An important historical archive of early 19th-century correspondence compiled by prominent abolitionist Samuel Starbuck could sell for at least £6,000 when it goes under the hammer at Catherine Southon’s latest auction at Farleigh Golf Club, Selsdon, on Wednesday, February 8.
Dating from 1821 to 1829, the archive is being sold by descendants of the Starbuck family.
The Starbuck family were prominent in the anti-slavery movement throughout the 18th and 19th centuries in both England and the United States. Among the founding Quaker families in Nantucket in the 1700s, after the American War of Independence some emigrated to Milford Haven in Pembrokeshire, where they continued their whaling business.
“This is a wonderfully fascinating archive which includes an array of historically important documents,” TV antiques expert Southon said.
The archive is bound together in an album, containing more than 60 pages of documents, the majority being period hand-written copies of letters by Starbuck together with related printed documents, several being numbered letters having been sent to prominent abolitionists.
One to The Anti-Slavery Society in London is titled “Purchasing, the Freedom of, and giving, a Christian Education to Slave Children”, dated February 11 1828 and is signed by Samuel Starbuck.
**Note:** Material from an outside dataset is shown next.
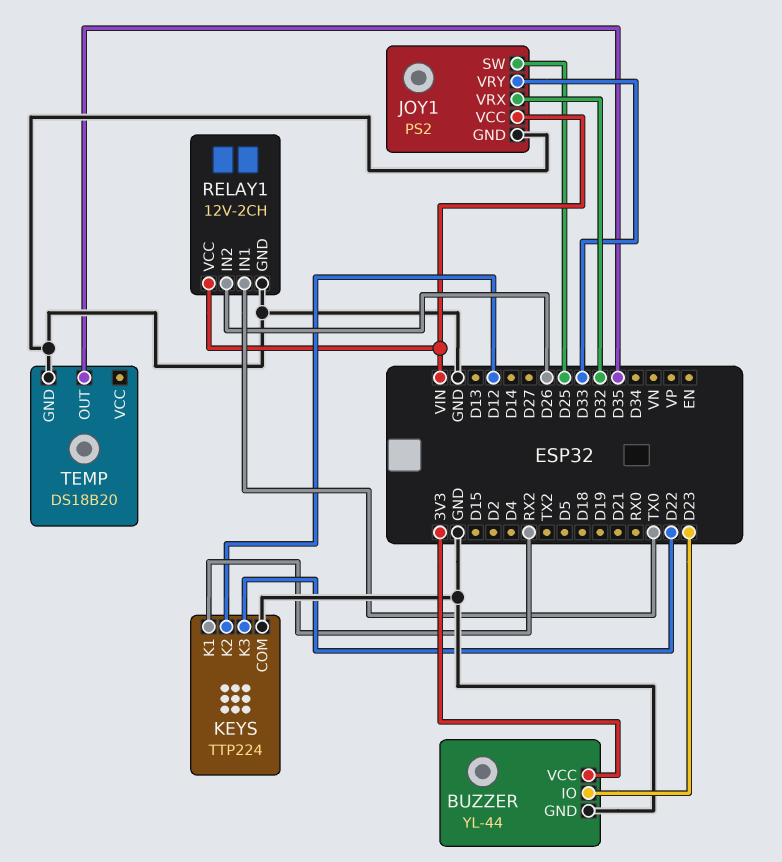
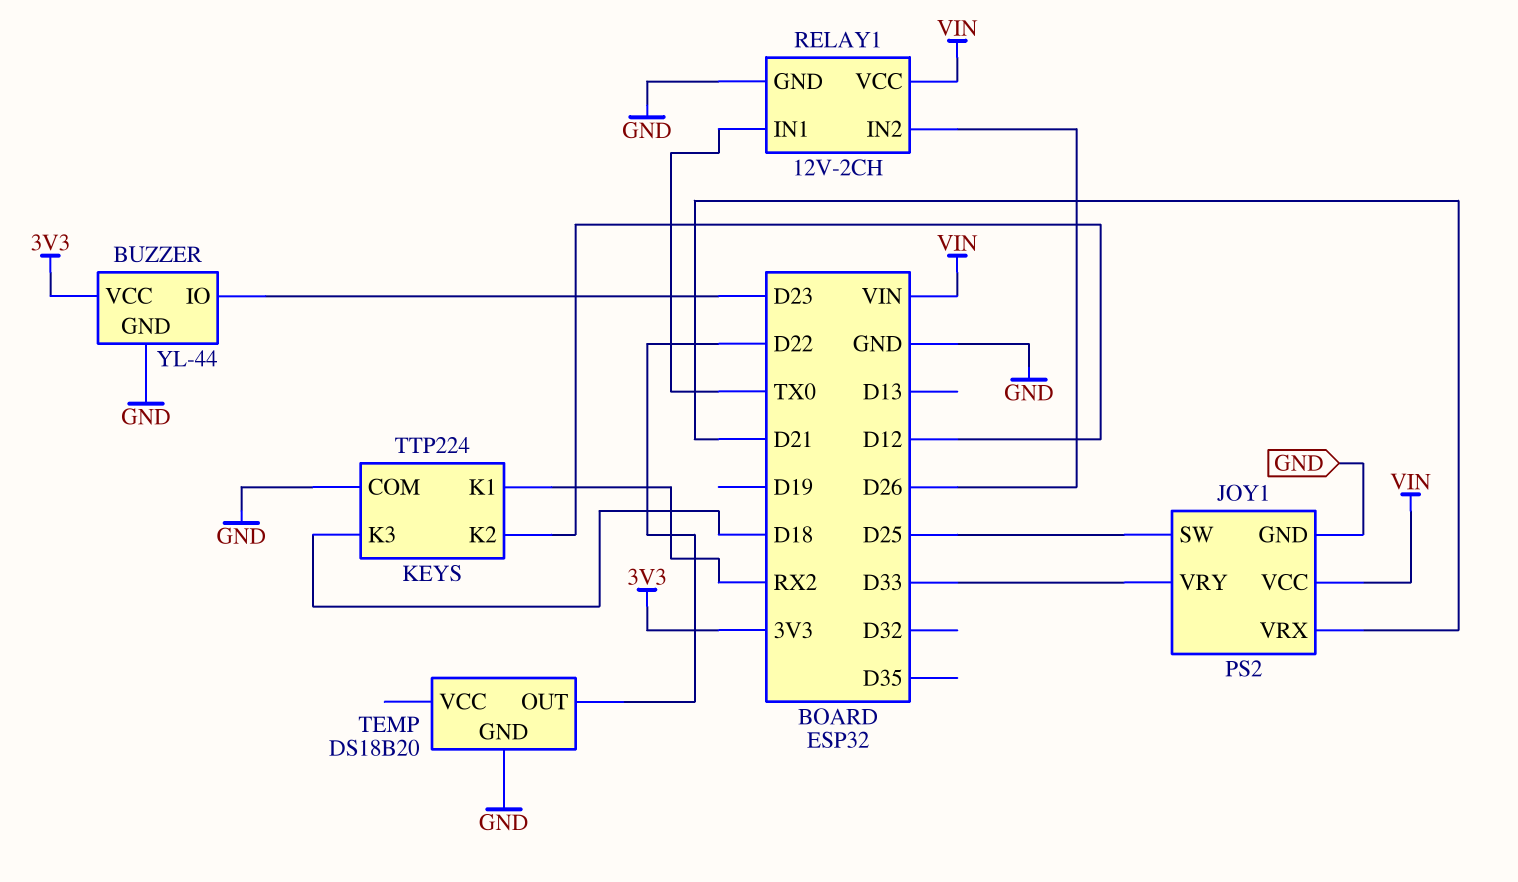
JOY1 pin VRX: D32 -> D21
KEYS pin K3: D22 -> D18
TEMP pin OUT: D35 -> D22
Also included is a heavily inscribed copy of “Storage of the British Slave Ship Brookes under the Regulated Slave Trade Act of 1788” detailing the exact measurements of the hold of the ship, deck, gun room and numbers of captives.
Starbuck wrote: “This engraving, therefore, speaks for itself. It shows that the sufferings of the poor slaves, for want of room and as must be suffocating as we have described thus? For if when 451 slaves are placed in the different rooms as prisoners of the Ship Brookes, not only the floors and the platforms are entirely covered with bodies, but the bodies actually touch each other how wretched must have been their situations.”
Another letter is titled “Emancipation” and was published in The Cambrian newspaper in May 1823. “The Abolition of the Slave Trade and the abolition of slavery are two very different things. The abolition of the African Slave trade was officially in 1807, but slavery in those West Indies colonies now exists with all its horror and with punishment and torturing even unto death.”
The archive even includes a letter to the Duke of Wellington: “To his Grace Arthur Duke of Wellington, First Lord of His Majesty’s Treasury, London, Samuel Starbuck with his best respects takes leave here to present his ideas of Plan for the abolition and extinction of slavery.”
Catherine Southon Auctioneers and Valuers’ auction of antiques and collectables is at Farleigh Golf Club on February 8, from 10am, with viewings there on the Monday and Tuesday, February 6 and 7.